NUFF
Vulgar Fraction, the mas band designed and led by designer Robert Young of The Cloth, will portray “National Union of Freedom Farmers (NUFF)” for Carnival 2023. The presentation takes its name from the T&T guerrilla group NUFF—National Union of Freedom Fighters, which orchestrated an armed revolutionary campaign during the 1970s until it was violently stamped out by police. The presentation seeks to provoke action against T&T’s apathy and helplessness about the country’s environmental crisis.
The band’s costumes are based on the jumpsuits used by CEPEP workers, with branches taking the place of the workers’ emblematic weed whackers. “Just as working-class people and poor people were the ones who took up arms against the government in 70, working people, people who were raised poor, those are the ones who will respond to the next crisis—the environmental crisis,” said Young.
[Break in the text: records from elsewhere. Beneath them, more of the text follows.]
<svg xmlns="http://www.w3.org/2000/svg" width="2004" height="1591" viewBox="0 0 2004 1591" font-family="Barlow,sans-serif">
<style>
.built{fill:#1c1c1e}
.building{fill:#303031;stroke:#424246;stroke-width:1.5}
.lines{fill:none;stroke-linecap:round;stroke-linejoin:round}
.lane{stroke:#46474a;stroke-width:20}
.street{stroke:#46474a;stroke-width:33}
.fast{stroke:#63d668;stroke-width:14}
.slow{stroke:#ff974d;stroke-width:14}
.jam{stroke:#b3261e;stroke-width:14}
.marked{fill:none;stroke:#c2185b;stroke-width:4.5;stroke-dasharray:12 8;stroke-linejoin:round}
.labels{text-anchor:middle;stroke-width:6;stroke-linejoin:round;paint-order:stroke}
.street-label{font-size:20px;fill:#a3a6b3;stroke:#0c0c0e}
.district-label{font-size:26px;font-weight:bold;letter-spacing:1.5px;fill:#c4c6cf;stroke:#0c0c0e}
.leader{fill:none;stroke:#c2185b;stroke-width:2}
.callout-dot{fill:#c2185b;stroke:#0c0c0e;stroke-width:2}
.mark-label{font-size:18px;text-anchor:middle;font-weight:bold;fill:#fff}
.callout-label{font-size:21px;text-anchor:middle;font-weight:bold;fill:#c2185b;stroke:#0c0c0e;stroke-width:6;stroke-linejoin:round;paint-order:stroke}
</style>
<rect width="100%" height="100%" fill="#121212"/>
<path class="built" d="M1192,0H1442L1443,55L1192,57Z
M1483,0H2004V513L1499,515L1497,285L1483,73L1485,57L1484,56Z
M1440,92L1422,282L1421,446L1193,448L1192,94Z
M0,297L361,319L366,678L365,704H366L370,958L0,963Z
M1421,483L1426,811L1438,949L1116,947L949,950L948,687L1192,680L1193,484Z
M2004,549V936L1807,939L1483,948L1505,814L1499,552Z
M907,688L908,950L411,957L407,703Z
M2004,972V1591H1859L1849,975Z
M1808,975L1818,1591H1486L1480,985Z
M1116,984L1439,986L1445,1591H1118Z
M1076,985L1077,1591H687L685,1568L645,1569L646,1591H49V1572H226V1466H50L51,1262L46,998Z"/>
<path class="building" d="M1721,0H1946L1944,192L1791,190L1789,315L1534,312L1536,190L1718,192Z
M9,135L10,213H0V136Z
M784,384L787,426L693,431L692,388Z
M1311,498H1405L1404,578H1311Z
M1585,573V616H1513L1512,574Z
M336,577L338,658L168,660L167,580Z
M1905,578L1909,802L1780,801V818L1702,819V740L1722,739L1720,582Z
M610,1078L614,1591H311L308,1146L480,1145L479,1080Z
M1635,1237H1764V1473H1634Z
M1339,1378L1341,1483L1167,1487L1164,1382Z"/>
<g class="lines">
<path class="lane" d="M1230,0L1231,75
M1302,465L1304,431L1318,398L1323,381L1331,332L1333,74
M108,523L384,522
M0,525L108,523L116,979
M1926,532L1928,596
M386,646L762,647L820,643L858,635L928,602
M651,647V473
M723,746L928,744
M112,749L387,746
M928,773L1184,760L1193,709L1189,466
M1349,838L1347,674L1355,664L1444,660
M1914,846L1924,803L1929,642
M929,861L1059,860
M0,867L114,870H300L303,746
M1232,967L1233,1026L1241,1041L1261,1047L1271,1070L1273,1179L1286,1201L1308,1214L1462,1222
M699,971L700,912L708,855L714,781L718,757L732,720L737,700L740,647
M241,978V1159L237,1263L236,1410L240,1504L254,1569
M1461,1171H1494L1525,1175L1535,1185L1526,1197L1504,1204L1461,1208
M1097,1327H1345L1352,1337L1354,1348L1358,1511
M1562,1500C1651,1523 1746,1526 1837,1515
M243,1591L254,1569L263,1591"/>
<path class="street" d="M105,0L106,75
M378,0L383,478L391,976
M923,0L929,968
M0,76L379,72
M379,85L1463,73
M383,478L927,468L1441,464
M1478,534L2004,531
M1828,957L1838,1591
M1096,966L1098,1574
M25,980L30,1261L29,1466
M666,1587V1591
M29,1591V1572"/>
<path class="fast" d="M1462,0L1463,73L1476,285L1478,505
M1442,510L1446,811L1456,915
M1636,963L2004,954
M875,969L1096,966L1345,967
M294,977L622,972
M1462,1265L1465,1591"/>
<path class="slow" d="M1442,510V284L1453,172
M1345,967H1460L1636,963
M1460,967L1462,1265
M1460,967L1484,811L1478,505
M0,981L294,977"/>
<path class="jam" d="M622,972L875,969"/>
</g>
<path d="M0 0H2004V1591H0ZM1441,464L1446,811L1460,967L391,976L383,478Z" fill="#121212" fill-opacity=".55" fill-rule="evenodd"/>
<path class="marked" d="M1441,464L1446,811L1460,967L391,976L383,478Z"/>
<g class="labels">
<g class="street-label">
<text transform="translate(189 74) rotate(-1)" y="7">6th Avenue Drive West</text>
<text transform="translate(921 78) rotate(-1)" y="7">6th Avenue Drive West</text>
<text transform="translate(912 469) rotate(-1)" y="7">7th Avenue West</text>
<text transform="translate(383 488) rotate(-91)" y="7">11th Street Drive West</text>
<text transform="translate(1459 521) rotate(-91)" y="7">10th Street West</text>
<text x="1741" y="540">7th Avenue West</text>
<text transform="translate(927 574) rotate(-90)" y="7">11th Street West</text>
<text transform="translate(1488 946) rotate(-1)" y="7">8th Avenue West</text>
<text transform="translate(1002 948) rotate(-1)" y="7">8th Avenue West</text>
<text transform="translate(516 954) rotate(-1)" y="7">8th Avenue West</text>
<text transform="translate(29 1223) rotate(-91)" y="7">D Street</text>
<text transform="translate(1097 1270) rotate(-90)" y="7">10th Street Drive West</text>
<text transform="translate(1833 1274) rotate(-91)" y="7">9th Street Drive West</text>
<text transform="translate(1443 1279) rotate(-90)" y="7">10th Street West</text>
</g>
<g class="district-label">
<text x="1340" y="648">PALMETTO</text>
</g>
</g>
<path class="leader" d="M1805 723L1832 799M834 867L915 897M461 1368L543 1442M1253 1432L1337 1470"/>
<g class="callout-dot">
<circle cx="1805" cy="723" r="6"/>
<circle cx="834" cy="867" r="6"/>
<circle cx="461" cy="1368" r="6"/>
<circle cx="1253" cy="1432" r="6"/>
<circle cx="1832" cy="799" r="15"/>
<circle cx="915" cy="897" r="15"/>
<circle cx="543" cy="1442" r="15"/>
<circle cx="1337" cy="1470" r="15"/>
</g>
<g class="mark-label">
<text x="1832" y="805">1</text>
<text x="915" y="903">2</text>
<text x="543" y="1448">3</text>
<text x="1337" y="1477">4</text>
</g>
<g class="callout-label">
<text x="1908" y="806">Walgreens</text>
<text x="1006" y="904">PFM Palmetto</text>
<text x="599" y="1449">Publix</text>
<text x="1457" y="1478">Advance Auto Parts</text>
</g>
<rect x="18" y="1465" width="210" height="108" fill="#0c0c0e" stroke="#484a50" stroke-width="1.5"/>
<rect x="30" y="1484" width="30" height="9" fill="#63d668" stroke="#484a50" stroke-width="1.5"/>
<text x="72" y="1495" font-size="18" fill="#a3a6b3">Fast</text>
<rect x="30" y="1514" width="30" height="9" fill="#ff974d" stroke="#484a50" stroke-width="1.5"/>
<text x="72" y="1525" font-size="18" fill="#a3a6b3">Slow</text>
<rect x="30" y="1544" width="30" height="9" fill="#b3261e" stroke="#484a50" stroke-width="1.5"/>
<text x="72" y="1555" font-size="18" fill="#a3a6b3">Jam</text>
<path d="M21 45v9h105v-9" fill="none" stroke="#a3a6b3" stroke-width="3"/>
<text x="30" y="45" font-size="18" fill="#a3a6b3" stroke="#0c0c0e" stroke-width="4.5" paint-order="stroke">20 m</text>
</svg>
He drew a direct line between the destruction of the environment and colonialism, one of the reasons the Vulgar Fraction Freedom Farmers will wear jumpsuits in green, black and red, the colours of anti-colonialist Pan-African liberation. The symbolic weed whackers in the hands of the mas players will be wands or weapons of restoration, “made of bush and healing herbs”. Their masks will bear screens imprinted with the faces of slain 17-year-old NUFF member Beverly Jones and Guy Harewood, a member of the leadership. Both were shot and killed by police in 1973.
Police killed 18 NUFF members, who had attacked police stations, banks and other targets during the period 1972-1973. Hunted by the Williams government, NUFF members fled to the bush.
Young said that colonialism promoted “extraction without conscience” and the destruction and exploitation of anything seen as part of the natural world. “Nature” includes women, people of colour, plants, animals and the earth itself—and colonialism and capitalism were therefore given permission to exploit and despoil these elements mercilessly. Whiteness, the defacto racial identity associated with such exploitation, was equated with progress and civilization, he said. NUFF and the February Revolution of 1970, from which NUFF evolved, represented an “attempt to by black people to say, ‘We want to be seen as and treated as human.’”
Government’s continuous series of unemployment relief programmes such as DEWD, LID, CEPEP and URP are a way to pacify the poor and prevent people from taking up arms and going into the bush as NUFF did, Young said. NUFF “expected society to join them,” he said, but they were instead isolated and killed. Young compared their condition to the situation of today’s environmental activists who are left hanging by an apathetic public that is so overwhelmed at the hugeness of environmental destruction that they do nothing instead of taking action. “We are not even enraged. We bury our grief. It’s too much to think about,” Young said, adding that the panel would include a psychologist who could speak to that grief and apathy.